_ABOUT THIS TASK_
After finding the line with "X00691870Y00621030D02*" in the entries below, retype exactly each line from there through the line with "Y00671510D01*", including that final line.

_Hardware design source data_
□ □ □
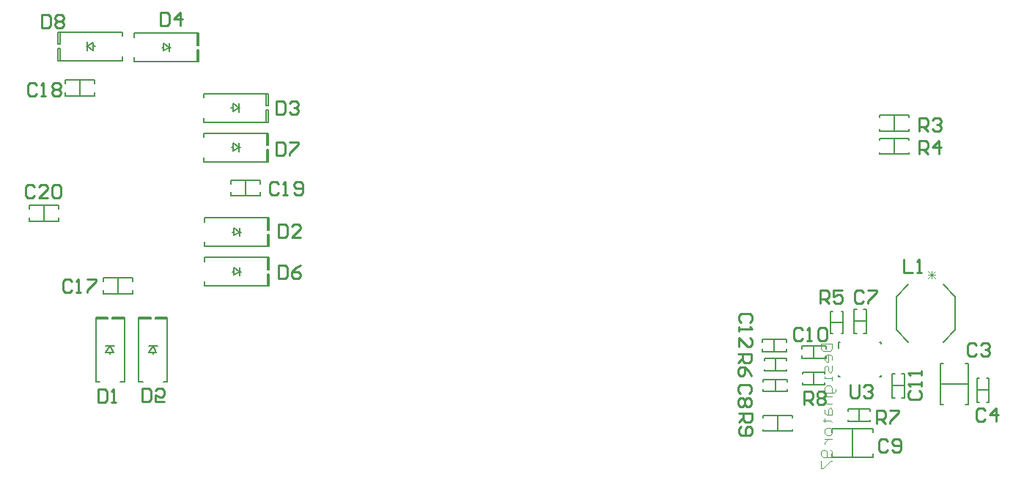
<source format=gbo>
G04*
G04 #@! TF.GenerationSoftware,Altium Limited,Altium Designer,20.2.5 (213)*
G04*
G04 Layer_Color=32896*
%FSAX44Y44*%
%MOMM*%
G71*
G04*
G04 #@! TF.SameCoordinates,DEE1CB44-B07E-4D6A-B40A-D2815B2109DB*
G04*
G04*
G04 #@! TF.FilePolarity,Positive*
G04*
G01*
G75*
%ADD10C,0.1524*%
%ADD11C,0.2000*%
%ADD12C,0.1500*%
%ADD13C,0.0762*%
%ADD14C,0.2540*%
D10*
X01417840Y00464790D02*
X01431283Y00479473D01*
X01471937D02*
X01485380Y00464790D01*
Y00426750D02*
Y00464790D01*
X01471937Y00412066D02*
X01485380Y00426750D01*
X01417840D02*
X01431283Y00412066D01*
X01417840Y00426750D02*
Y00464790D01*
D11*
X01398308Y00412182D02*
X01400158D01*
Y00410332D02*
Y00412182D01*
X01398308Y00372680D02*
X01400158D01*
Y00374530D01*
X01350660Y00372680D02*
Y00374530D01*
Y00372680D02*
X01352510D01*
X01350660Y00412180D02*
X01352510D01*
X01350660Y00405330D02*
Y00412180D01*
X00537210Y00736600D02*
X00611540D01*
X00537210D02*
Y00741360D01*
X00611540Y00736600D02*
Y00750570D01*
X00537210Y00764860D02*
Y00769620D01*
X00609600Y00750570D02*
X00611540D01*
X00609600Y00736600D02*
Y00750570D01*
Y00755650D02*
Y00769620D01*
Y00755650D02*
X00611540D01*
X00537210Y00769620D02*
X00611540D01*
Y00755650D02*
Y00769620D01*
X00578040Y00748110D02*
Y00758110D01*
X00571040Y00749110D02*
X00578040Y00753110D01*
X00571040Y00758110D02*
X00578040Y00753110D01*
X00571040Y00749110D02*
Y00758110D01*
X00578040Y00753110D02*
X00579040D01*
X00569040D02*
X00571040D01*
X00489730Y00754380D02*
X00491730D01*
X00481730D02*
X00482730D01*
X00489730Y00749380D02*
Y00758380D01*
X00482730Y00754380D02*
X00489730Y00749380D01*
X00482730Y00754380D02*
X00489730Y00758380D01*
X00482730Y00749380D02*
Y00759380D01*
X00449230Y00737870D02*
Y00751840D01*
Y00737870D02*
X00523560D01*
X00449230Y00751840D02*
X00451170D01*
Y00737870D02*
Y00751840D01*
Y00756920D02*
Y00770890D01*
X00449230Y00756920D02*
X00451170D01*
X00523560Y00737870D02*
Y00742630D01*
X00449230Y00756920D02*
Y00770890D01*
X00523560Y00766130D02*
Y00770890D01*
X00449230D02*
X00523560D01*
X00649370Y00637540D02*
X00651370D01*
X00658370D02*
X00659370D01*
X00651370Y00633540D02*
Y00642540D01*
X00658370Y00637540D01*
X00651370Y00633540D02*
X00658370Y00637540D01*
Y00632540D02*
Y00642540D01*
X00691870Y00640080D02*
Y00654050D01*
X00617540D02*
X00691870D01*
X00689930Y00640080D02*
X00691870D01*
X00689930D02*
Y00654050D01*
Y00621030D02*
Y00635000D01*
X00691870D01*
X00617540Y00649290D02*
Y00654050D01*
X00691870Y00621030D02*
Y00635000D01*
X00617540Y00621030D02*
Y00625790D01*
Y00621030D02*
X00691870D01*
X00650320Y00494030D02*
X00652320D01*
X00659320D02*
X00660320D01*
X00652320Y00490030D02*
Y00499030D01*
X00659320Y00494030D01*
X00652320Y00490030D02*
X00659320Y00494030D01*
Y00489030D02*
Y00499030D01*
X00692820Y00496570D02*
Y00510540D01*
X00618490D02*
X00692820D01*
X00690880Y00496570D02*
X00692820D01*
X00690880D02*
Y00510540D01*
Y00477520D02*
Y00491490D01*
X00692820D01*
X00618490Y00505780D02*
Y00510540D01*
X00692820Y00477520D02*
Y00491490D01*
X00618490Y00477520D02*
Y00482280D01*
Y00477520D02*
X00692820D01*
X00558800Y00398860D02*
Y00400860D01*
Y00407860D02*
Y00408860D01*
X00553800Y00400860D02*
X00562800D01*
X00553800D02*
X00558800Y00407860D01*
X00562800Y00400860D01*
X00553800Y00407860D02*
X00563800D01*
X00542290Y00441360D02*
X00556260D01*
X00542290Y00367030D02*
Y00441360D01*
X00556260Y00439420D02*
Y00441360D01*
X00542290Y00439420D02*
X00556260D01*
X00561340D02*
X00575310D01*
X00561340D02*
Y00441360D01*
X00542290Y00367030D02*
X00547050D01*
X00561340Y00441360D02*
X00575310D01*
X00570550Y00367030D02*
X00575310D01*
Y00441360D01*
X00649050Y00683260D02*
X00651050D01*
X00658050D02*
X00659050D01*
X00651050Y00679260D02*
Y00688260D01*
X00658050Y00683260D01*
X00651050Y00679260D02*
X00658050Y00683260D01*
Y00678260D02*
Y00688260D01*
X00691550Y00685800D02*
Y00699770D01*
X00617220D02*
X00691550D01*
X00689610Y00685800D02*
X00691550D01*
X00689610D02*
Y00699770D01*
Y00666750D02*
Y00680720D01*
X00691550D01*
X00617220Y00695010D02*
Y00699770D01*
X00691550Y00666750D02*
Y00680720D01*
X00617220Y00666750D02*
Y00671510D01*
Y00666750D02*
X00691550D01*
X00650320Y00539750D02*
X00652320D01*
X00659320D02*
X00660320D01*
X00652320Y00535750D02*
Y00544750D01*
X00659320Y00539750D01*
X00652320Y00535750D02*
X00659320Y00539750D01*
Y00534750D02*
Y00544750D01*
X00692820Y00542290D02*
Y00556260D01*
X00618490D02*
X00692820D01*
X00690880Y00542290D02*
X00692820D01*
X00690880D02*
Y00556260D01*
Y00523240D02*
Y00537210D01*
X00692820D01*
X00618490Y00551500D02*
Y00556260D01*
X00692820Y00523240D02*
Y00537210D01*
X00618490Y00523240D02*
Y00528000D01*
Y00523240D02*
X00692820D01*
X00509270Y00398860D02*
Y00400860D01*
Y00407860D02*
Y00408860D01*
X00504270Y00400860D02*
X00513270D01*
X00504270D02*
X00509270Y00407860D01*
X00513270Y00400860D01*
X00504270Y00407860D02*
X00514270D01*
X00492760Y00441360D02*
X00506730D01*
X00492760Y00367030D02*
Y00441360D01*
X00506730Y00439420D02*
Y00441360D01*
X00492760Y00439420D02*
X00506730D01*
X00511810D02*
X00525780D01*
X00511810D02*
Y00441360D01*
X00492760Y00367030D02*
X00497520D01*
X00511810Y00441360D02*
X00525780D01*
X00521020Y00367030D02*
X00525780D01*
Y00441360D01*
D12*
X01341740Y00435454D02*
X01355740D01*
X01353820Y00422754D02*
X01355740D01*
Y00448154D01*
X01353820D02*
X01355740D01*
X01341740D02*
X01343660D01*
X01341740Y00422754D02*
Y00448154D01*
Y00422754D02*
X01343660D01*
X01264920Y00391650D02*
Y00393570D01*
X01290320D01*
Y00391650D02*
Y00393570D01*
Y00379570D02*
Y00381490D01*
X01264920Y00379570D02*
X01290320D01*
X01264920D02*
Y00381490D01*
X01277620Y00379570D02*
Y00393570D01*
X01276350Y00401784D02*
Y00415784D01*
X01290350Y00412784D02*
Y00415784D01*
X01262350D02*
X01290350D01*
X01262350Y00412784D02*
Y00415784D01*
Y00401784D02*
Y00404784D01*
Y00401784D02*
X01290350D01*
Y00404784D01*
X01309370Y00375764D02*
Y00377684D01*
X01334770D01*
Y00375764D02*
Y00377684D01*
Y00363684D02*
Y00365604D01*
X01309370Y00363684D02*
X01334770D01*
X01309370D02*
Y00365604D01*
X01322070Y00363684D02*
Y00377684D01*
X01361440Y00333230D02*
Y00335150D01*
X01386840D01*
Y00333230D02*
Y00335150D01*
Y00321150D02*
Y00323070D01*
X01361440Y00321150D02*
X01386840D01*
X01361440D02*
Y00323070D01*
X01374140Y00321150D02*
Y00335150D01*
X01280300Y00309614D02*
Y00327614D01*
X01263300Y00309614D02*
Y00311614D01*
Y00309614D02*
X01297300D01*
Y00311614D01*
X01263300Y00325614D02*
Y00327614D01*
X01297300D01*
Y00325614D02*
Y00327614D01*
X01277620Y00355440D02*
Y00369440D01*
X01263620Y00355440D02*
Y00358440D01*
Y00355440D02*
X01291620D01*
Y00358440D01*
Y00366440D02*
Y00369440D01*
X01263620D02*
X01291620D01*
X01263620Y00366440D02*
Y00369440D01*
X01322070Y00394164D02*
Y00408164D01*
X01308070Y00394164D02*
Y00397164D01*
Y00394164D02*
X01336070D01*
Y00397164D01*
Y00405164D02*
Y00408164D01*
X01308070D02*
X01336070D01*
X01308070Y00405164D02*
Y00408164D01*
X01366520Y00279660D02*
Y00312160D01*
X01342770Y00308410D02*
Y00312160D01*
X01390270D01*
Y00308410D02*
Y00312160D01*
Y00279660D02*
Y00283410D01*
X01342770Y00279660D02*
X01390270D01*
X01342770D02*
Y00283410D01*
X01368410Y00436724D02*
X01382410D01*
X01368410Y00450724D02*
X01371410D01*
X01368410Y00422724D02*
Y00450724D01*
Y00422724D02*
X01371410D01*
X01379410D02*
X01382410D01*
Y00450724D01*
X01379410D02*
X01382410D01*
X01412860Y00362350D02*
X01426860D01*
X01423860Y00348350D02*
X01426860D01*
Y00376350D01*
X01423860D02*
X01426860D01*
X01412860D02*
X01415860D01*
X01412860Y00348350D02*
Y00376350D01*
Y00348350D02*
X01415860D01*
X01510253Y00357270D02*
X01524253D01*
X01510253Y00371270D02*
X01513253D01*
X01510253Y00343270D02*
Y00371270D01*
Y00343270D02*
X01513253D01*
X01521253D02*
X01524253D01*
Y00371270D01*
X01521253D02*
X01524253D01*
X01468380Y00364460D02*
X01500880D01*
X01497130Y00388210D02*
X01500880D01*
Y00340710D02*
Y00388210D01*
X01497130Y00340710D02*
X01500880D01*
X01468380D02*
X01472130D01*
X01468380D02*
Y00388210D01*
X01472130D01*
X01397780Y00656480D02*
Y00658480D01*
Y00656480D02*
X01431780D01*
Y00658480D01*
X01397780Y00672480D02*
Y00674480D01*
X01431780D01*
Y00672480D02*
Y00674480D01*
X01414780Y00656480D02*
Y00674480D01*
X01397780Y00629810D02*
Y00631810D01*
Y00629810D02*
X01431780D01*
Y00631810D01*
X01397780Y00645810D02*
Y00647810D01*
X01431780D01*
Y00645810D02*
Y00647810D01*
X01414780Y00629810D02*
Y00647810D01*
X00433070Y00552340D02*
Y00570340D01*
X00416070Y00566340D02*
Y00570340D01*
X00450070D01*
Y00566340D02*
Y00570340D01*
Y00552340D02*
Y00556340D01*
X00416070Y00552340D02*
X00450070D01*
X00416070D02*
Y00556340D01*
X00665860Y00581550D02*
Y00599550D01*
X00682860Y00581550D02*
Y00585550D01*
X00648860Y00581550D02*
X00682860D01*
X00648860D02*
Y00585550D01*
Y00595550D02*
Y00599550D01*
X00682860D01*
Y00595550D02*
Y00599550D01*
X00474600Y00697120D02*
Y00715120D01*
X00491600Y00697120D02*
Y00701120D01*
X00457600Y00697120D02*
X00491600D01*
X00457600D02*
Y00701120D01*
Y00711120D02*
Y00715120D01*
X00491600D01*
Y00711120D02*
Y00715120D01*
X00518160Y00468520D02*
Y00486520D01*
X00501160Y00482520D02*
Y00486520D01*
X00535160D01*
Y00482520D02*
Y00486520D01*
Y00468520D02*
Y00472520D01*
X00501160Y00468520D02*
X00535160D01*
X00501160D02*
Y00472520D01*
D13*
X01330709Y00410719D02*
X01343405D01*
Y00404371D01*
X01341289Y00402255D01*
X01332825D01*
X01330709Y00404371D01*
Y00410719D01*
X01343405Y00391675D02*
Y00395907D01*
X01341289Y00398023D01*
X01337057D01*
X01334941Y00395907D01*
Y00391675D01*
X01337057Y00389559D01*
X01339173D01*
Y00398023D01*
X01343405Y00385327D02*
Y00378979D01*
X01341289Y00376863D01*
X01339173Y00378979D01*
Y00383211D01*
X01337057Y00385327D01*
X01334941Y00383211D01*
Y00376863D01*
X01343405Y00372631D02*
Y00368399D01*
Y00370515D01*
X01334941D01*
Y00372631D01*
X01347637Y00357819D02*
Y00355703D01*
X01345521Y00353587D01*
X01334941D01*
Y00359935D01*
X01337057Y00362051D01*
X01341289D01*
X01343405Y00359935D01*
Y00353587D01*
Y00349355D02*
X01334941D01*
Y00343007D01*
X01337057Y00340891D01*
X01343405D01*
X01334941Y00334543D02*
Y00330312D01*
X01337057Y00328195D01*
X01343405D01*
Y00334543D01*
X01341289Y00336660D01*
X01339173Y00334543D01*
Y00328195D01*
X01332825Y00321848D02*
X01334941D01*
Y00323964D01*
Y00319732D01*
Y00321848D01*
X01341289D01*
X01343405Y00319732D01*
Y00311268D02*
Y00307036D01*
X01341289Y00304920D01*
X01337057D01*
X01334941Y00307036D01*
Y00311268D01*
X01337057Y00313384D01*
X01341289D01*
X01343405Y00311268D01*
X01334941Y00300688D02*
X01343405D01*
X01339173D01*
X01337057Y00298572D01*
X01334941Y00296456D01*
Y00294340D01*
X01341289Y00287992D02*
X01343405Y00285876D01*
Y00281644D01*
X01341289Y00279528D01*
X01332825D01*
X01330709Y00281644D01*
Y00285876D01*
X01332825Y00287992D01*
X01334941D01*
X01337057Y00285876D01*
Y00279528D01*
X01330709Y00275296D02*
Y00266832D01*
X01332825D01*
X01341289Y00275296D01*
X01343405D01*
X01453730Y00494605D02*
X01462194Y00486141D01*
Y00494605D02*
X01453730Y00486141D01*
X01457962Y00494605D02*
Y00486141D01*
X01462194Y00490373D02*
X01453730D01*
D14*
X01363984Y00363218D02*
Y00350522D01*
X01366523Y00347982D01*
X01371602D01*
X01374141Y00350522D01*
Y00363218D01*
X01379219Y00360678D02*
X01381758Y00363218D01*
X01386837D01*
X01389376Y00360678D01*
Y00358139D01*
X01386837Y00355600D01*
X01384297D01*
X01386837D01*
X01389376Y00353061D01*
Y00350522D01*
X01386837Y00347982D01*
X01381758D01*
X01379219Y00350522D01*
X00430534Y00775972D02*
Y00791208D01*
X00438152D01*
X00440691Y00788668D01*
Y00778512D01*
X00438152Y00775972D01*
X00430534D01*
X00445769Y00778512D02*
X00448308Y00775972D01*
X00453387D01*
X00455926Y00778512D01*
Y00781051D01*
X00453387Y00783590D01*
X00455926Y00786129D01*
Y00788668D01*
X00453387Y00791208D01*
X00448308D01*
X00445769Y00788668D01*
Y00786129D01*
X00448308Y00783590D01*
X00445769Y00781051D01*
Y00778512D01*
X00448308Y00783590D02*
X00453387D01*
X00701044Y00643887D02*
Y00628652D01*
X00708662D01*
X00711201Y00631192D01*
Y00641348D01*
X00708662Y00643887D01*
X00701044D01*
X00716279D02*
X00726436D01*
Y00641348D01*
X00716279Y00631192D01*
Y00628652D01*
X00703584Y00501647D02*
Y00486413D01*
X00711202D01*
X00713741Y00488952D01*
Y00499108D01*
X00711202Y00501647D01*
X00703584D01*
X00728976D02*
X00723897Y00499108D01*
X00718819Y00494030D01*
Y00488952D01*
X00721358Y00486413D01*
X00726437D01*
X00728976Y00488952D01*
Y00491491D01*
X00726437Y00494030D01*
X00718819D01*
X00546104Y00344172D02*
Y00359408D01*
X00553722D01*
X00556261Y00356868D01*
Y00346712D01*
X00553722Y00344172D01*
X00546104D01*
X00571496D02*
X00561339D01*
Y00351790D01*
X00566418Y00349251D01*
X00568957D01*
X00571496Y00351790D01*
Y00356868D01*
X00568957Y00359408D01*
X00563878D01*
X00561339Y00356868D01*
X00567694Y00793747D02*
Y00778512D01*
X00575312D01*
X00577851Y00781052D01*
Y00791208D01*
X00575312Y00793747D01*
X00567694D01*
X00590547Y00778512D02*
Y00793747D01*
X00582929Y00786130D01*
X00593086D01*
X00701044Y00675642D02*
Y00690878D01*
X00708662D01*
X00711201Y00688338D01*
Y00678182D01*
X00708662Y00675642D01*
X00701044D01*
X00716279Y00678182D02*
X00718818Y00675642D01*
X00723897D01*
X00726436Y00678182D01*
Y00680721D01*
X00723897Y00683260D01*
X00721357D01*
X00723897D01*
X00726436Y00685799D01*
Y00688338D01*
X00723897Y00690878D01*
X00718818D01*
X00716279Y00688338D01*
X00703584Y00548638D02*
Y00533402D01*
X00711202D01*
X00713741Y00535942D01*
Y00546098D01*
X00711202Y00548638D01*
X00703584D01*
X00728976Y00533402D02*
X00718819D01*
X00728976Y00543559D01*
Y00546098D01*
X00726437Y00548638D01*
X00721358D01*
X00718819Y00546098D01*
X00495303Y00358138D02*
Y00342902D01*
X00502921D01*
X00505460Y00345442D01*
Y00355598D01*
X00502921Y00358138D01*
X00495303D01*
X00510538Y00342902D02*
X00515617D01*
X00513078D01*
Y00358138D01*
X00510538Y00355598D01*
X01235713Y00330196D02*
X01250948D01*
Y00322578D01*
X01248408Y00320039D01*
X01243330D01*
X01240791Y00322578D01*
Y00330196D01*
Y00325117D02*
X01235713Y00320039D01*
X01238252Y00314961D02*
X01235713Y00312422D01*
Y00307343D01*
X01238252Y00304804D01*
X01248408D01*
X01250948Y00307343D01*
Y00312422D01*
X01248408Y00314961D01*
X01245869D01*
X01243330Y00312422D01*
Y00304804D01*
X01310424Y00340061D02*
Y00355296D01*
X01318042D01*
X01320581Y00352757D01*
Y00347678D01*
X01318042Y00345139D01*
X01310424D01*
X01315502D02*
X01320581Y00340061D01*
X01325659Y00352757D02*
X01328198Y00355296D01*
X01333277D01*
X01335816Y00352757D01*
Y00350218D01*
X01333277Y00347678D01*
X01335816Y00345139D01*
Y00342600D01*
X01333277Y00340061D01*
X01328198D01*
X01325659Y00342600D01*
Y00345139D01*
X01328198Y00347678D01*
X01325659Y00350218D01*
Y00352757D01*
X01328198Y00347678D02*
X01333277D01*
X01394464Y00318773D02*
Y00334007D01*
X01402082D01*
X01404621Y00331468D01*
Y00326390D01*
X01402082Y00323851D01*
X01394464D01*
X01399543D02*
X01404621Y00318773D01*
X01409699Y00334007D02*
X01419856D01*
Y00331468D01*
X01409699Y00321312D01*
Y00318773D01*
X01234443Y00398776D02*
X01249678D01*
Y00391158D01*
X01247138Y00388619D01*
X01242060D01*
X01239521Y00391158D01*
Y00398776D01*
Y00393698D02*
X01234443Y00388619D01*
X01249678Y00373384D02*
X01247138Y00378462D01*
X01242060Y00383541D01*
X01236982D01*
X01234443Y00381002D01*
Y00375923D01*
X01236982Y00373384D01*
X01239521D01*
X01242060Y00375923D01*
Y00383541D01*
X01329694Y00457202D02*
Y00472438D01*
X01337312D01*
X01339851Y00469898D01*
Y00464820D01*
X01337312Y00462281D01*
X01329694D01*
X01334772D02*
X01339851Y00457202D01*
X01355086Y00472438D02*
X01344929D01*
Y00464820D01*
X01350007Y00467359D01*
X01352547D01*
X01355086Y00464820D01*
Y00459742D01*
X01352547Y00457202D01*
X01347468D01*
X01344929Y00459742D01*
X01444134Y00629922D02*
Y00645157D01*
X01451752D01*
X01454291Y00642618D01*
Y00637540D01*
X01451752Y00635001D01*
X01444134D01*
X01449212D02*
X01454291Y00629922D01*
X01466987D02*
Y00645157D01*
X01459369Y00637540D01*
X01469526D01*
X01443994Y00656592D02*
Y00671827D01*
X01451612D01*
X01454151Y00669288D01*
Y00664210D01*
X01451612Y00661671D01*
X01443994D01*
X01449073D02*
X01454151Y00656592D01*
X01459229Y00669288D02*
X01461768Y00671827D01*
X01466847D01*
X01469386Y00669288D01*
Y00666749D01*
X01466847Y00664210D01*
X01464308D01*
X01466847D01*
X01469386Y00661671D01*
Y00659132D01*
X01466847Y00656592D01*
X01461768D01*
X01459229Y00659132D01*
X01426213Y00507998D02*
Y00492762D01*
X01436370D01*
X01441448D02*
X01446527D01*
X01443988D01*
Y00507998D01*
X01441448Y00505458D01*
X00421643Y00591818D02*
X00419104Y00594357D01*
X00414026D01*
X00411487Y00591818D01*
Y00581662D01*
X00414026Y00579123D01*
X00419104D01*
X00421643Y00581662D01*
X00436878Y00579123D02*
X00426722D01*
X00436878Y00589279D01*
Y00591818D01*
X00434339Y00594357D01*
X00429261D01*
X00426722Y00591818D01*
X00441957D02*
X00444496Y00594357D01*
X00449574D01*
X00452113Y00591818D01*
Y00581662D01*
X00449574Y00579123D01*
X00444496D01*
X00441957Y00581662D01*
Y00591818D01*
X00703583Y00595628D02*
X00701044Y00598167D01*
X00695965D01*
X00693426Y00595628D01*
Y00585472D01*
X00695965Y00582933D01*
X00701044D01*
X00703583Y00585472D01*
X00708661Y00582933D02*
X00713740D01*
X00711200D01*
Y00598167D01*
X00708661Y00595628D01*
X00721357Y00585472D02*
X00723896Y00582933D01*
X00728975D01*
X00731514Y00585472D01*
Y00595628D01*
X00728975Y00598167D01*
X00723896D01*
X00721357Y00595628D01*
Y00593089D01*
X00723896Y00590550D01*
X00731514D01*
X00424183Y00709928D02*
X00421644Y00712467D01*
X00416565D01*
X00414026Y00709928D01*
Y00699772D01*
X00416565Y00697233D01*
X00421644D01*
X00424183Y00699772D01*
X00429261Y00697233D02*
X00434340D01*
X00431800D01*
Y00712467D01*
X00429261Y00709928D01*
X00441957D02*
X00444496Y00712467D01*
X00449575D01*
X00452114Y00709928D01*
Y00707389D01*
X00449575Y00704850D01*
X00452114Y00702311D01*
Y00699772D01*
X00449575Y00697233D01*
X00444496D01*
X00441957Y00699772D01*
Y00702311D01*
X00444496Y00704850D01*
X00441957Y00707389D01*
Y00709928D01*
X00444496Y00704850D02*
X00449575D01*
X00464823Y00482598D02*
X00462284Y00485137D01*
X00457205D01*
X00454666Y00482598D01*
Y00472442D01*
X00457205Y00469902D01*
X00462284D01*
X00464823Y00472442D01*
X00469901Y00469902D02*
X00474980D01*
X00472440D01*
Y00485137D01*
X00469901Y00482598D01*
X00482597Y00485137D02*
X00492754D01*
Y00482598D01*
X00482597Y00472442D01*
Y00469902D01*
X01248408Y00435607D02*
X01250948Y00438146D01*
Y00443225D01*
X01248408Y00445764D01*
X01238252D01*
X01235713Y00443225D01*
Y00438146D01*
X01238252Y00435607D01*
X01235713Y00430529D02*
Y00425450D01*
Y00427990D01*
X01250948D01*
X01248408Y00430529D01*
X01235713Y00407676D02*
Y00417833D01*
X01245869Y00407676D01*
X01248408D01*
X01250948Y00410215D01*
Y00415294D01*
X01248408Y00417833D01*
X01433832Y00356872D02*
X01431292Y00354333D01*
Y00349254D01*
X01433832Y00346715D01*
X01443988D01*
X01446528Y00349254D01*
Y00354333D01*
X01443988Y00356872D01*
X01446528Y00361950D02*
Y00367029D01*
Y00364490D01*
X01431292D01*
X01433832Y00361950D01*
X01446528Y00374646D02*
Y00379725D01*
Y00377186D01*
X01431292D01*
X01433832Y00374646D01*
X01309373Y00426718D02*
X01306834Y00429258D01*
X01301755D01*
X01299216Y00426718D01*
Y00416562D01*
X01301755Y00414022D01*
X01306834D01*
X01309373Y00416562D01*
X01314451Y00414022D02*
X01319530D01*
X01316990D01*
Y00429258D01*
X01314451Y00426718D01*
X01327147D02*
X01329686Y00429258D01*
X01334765D01*
X01337304Y00426718D01*
Y00416562D01*
X01334765Y00414022D01*
X01329686D01*
X01327147Y00416562D01*
Y00426718D01*
X01407161Y00298448D02*
X01404622Y00300987D01*
X01399543D01*
X01397004Y00298448D01*
Y00288292D01*
X01399543Y00285753D01*
X01404622D01*
X01407161Y00288292D01*
X01412239D02*
X01414778Y00285753D01*
X01419857D01*
X01422396Y00288292D01*
Y00298448D01*
X01419857Y00300987D01*
X01414778D01*
X01412239Y00298448D01*
Y00295909D01*
X01414778Y00293370D01*
X01422396D01*
X01236982Y00352903D02*
X01234442Y00355443D01*
Y00360521D01*
X01236982Y00363060D01*
X01247138D01*
X01249678Y00360521D01*
Y00355443D01*
X01247138Y00352903D01*
X01236982Y00347825D02*
X01234442Y00345286D01*
Y00340207D01*
X01236982Y00337668D01*
X01239521D01*
X01242060Y00340207D01*
X01244599Y00337668D01*
X01247138D01*
X01249678Y00340207D01*
Y00345286D01*
X01247138Y00347825D01*
X01244599D01*
X01242060Y00345286D01*
X01239521Y00347825D01*
X01236982D01*
X01242060Y00345286D02*
Y00340207D01*
X01379221Y00469898D02*
X01376682Y00472438D01*
X01371603D01*
X01369064Y00469898D01*
Y00459742D01*
X01371603Y00457202D01*
X01376682D01*
X01379221Y00459742D01*
X01384299Y00472438D02*
X01394456D01*
Y00469898D01*
X01384299Y00459742D01*
Y00457202D01*
X01520191Y00334008D02*
X01517652Y00336548D01*
X01512573D01*
X01510034Y00334008D01*
Y00323852D01*
X01512573Y00321312D01*
X01517652D01*
X01520191Y00323852D01*
X01532887Y00321312D02*
Y00336548D01*
X01525269Y00328930D01*
X01535426D01*
X01510031Y00408938D02*
X01507492Y00411478D01*
X01502413D01*
X01499874Y00408938D01*
Y00398782D01*
X01502413Y00396242D01*
X01507492D01*
X01510031Y00398782D01*
X01515109Y00408938D02*
X01517648Y00411478D01*
X01522727D01*
X01525266Y00408938D01*
Y00406399D01*
X01522727Y00403860D01*
X01520188D01*
X01522727D01*
X01525266Y00401321D01*
Y00398782D01*
X01522727Y00396242D01*
X01517648D01*
X01515109Y00398782D01*
M02*

</source>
□ □ □
_RESULT_
X00691870Y00621030D02*
Y00635000D01*
X00617540Y00621030D02*
Y00625790D01*
Y00621030D02*
X00691870D01*
X00650320Y00494030D02*
X00652320D01*
X00659320D02*
X00660320D01*
X00652320Y00490030D02*
Y00499030D01*
X00659320Y00494030D01*
X00652320Y00490030D02*
X00659320Y00494030D01*
Y00489030D02*
Y00499030D01*
X00692820Y00496570D02*
Y00510540D01*
X00618490D02*
X00692820D01*
X00690880Y00496570D02*
X00692820D01*
X00690880D02*
Y00510540D01*
Y00477520D02*
Y00491490D01*
X00692820D01*
X00618490Y00505780D02*
Y00510540D01*
X00692820Y00477520D02*
Y00491490D01*
X00618490Y00477520D02*
Y00482280D01*
Y00477520D02*
X00692820D01*
X00558800Y00398860D02*
Y00400860D01*
Y00407860D02*
Y00408860D01*
X00553800Y00400860D02*
X00562800D01*
X00553800D02*
X00558800Y00407860D01*
X00562800Y00400860D01*
X00553800Y00407860D02*
X00563800D01*
X00542290Y00441360D02*
X00556260D01*
X00542290Y00367030D02*
Y00441360D01*
X00556260Y00439420D02*
Y00441360D01*
X00542290Y00439420D02*
X00556260D01*
X00561340D02*
X00575310D01*
X00561340D02*
Y00441360D01*
X00542290Y00367030D02*
X00547050D01*
X00561340Y00441360D02*
X00575310D01*
X00570550Y00367030D02*
X00575310D01*
Y00441360D01*
X00649050Y00683260D02*
X00651050D01*
X00658050D02*
X00659050D01*
X00651050Y00679260D02*
Y00688260D01*
X00658050Y00683260D01*
X00651050Y00679260D02*
X00658050Y00683260D01*
Y00678260D02*
Y00688260D01*
X00691550Y00685800D02*
Y00699770D01*
X00617220D02*
X00691550D01*
X00689610Y00685800D02*
X00691550D01*
X00689610D02*
Y00699770D01*
Y00666750D02*
Y00680720D01*
X00691550D01*
X00617220Y00695010D02*
Y00699770D01*
X00691550Y00666750D02*
Y00680720D01*
X00617220Y00666750D02*
Y00671510D01*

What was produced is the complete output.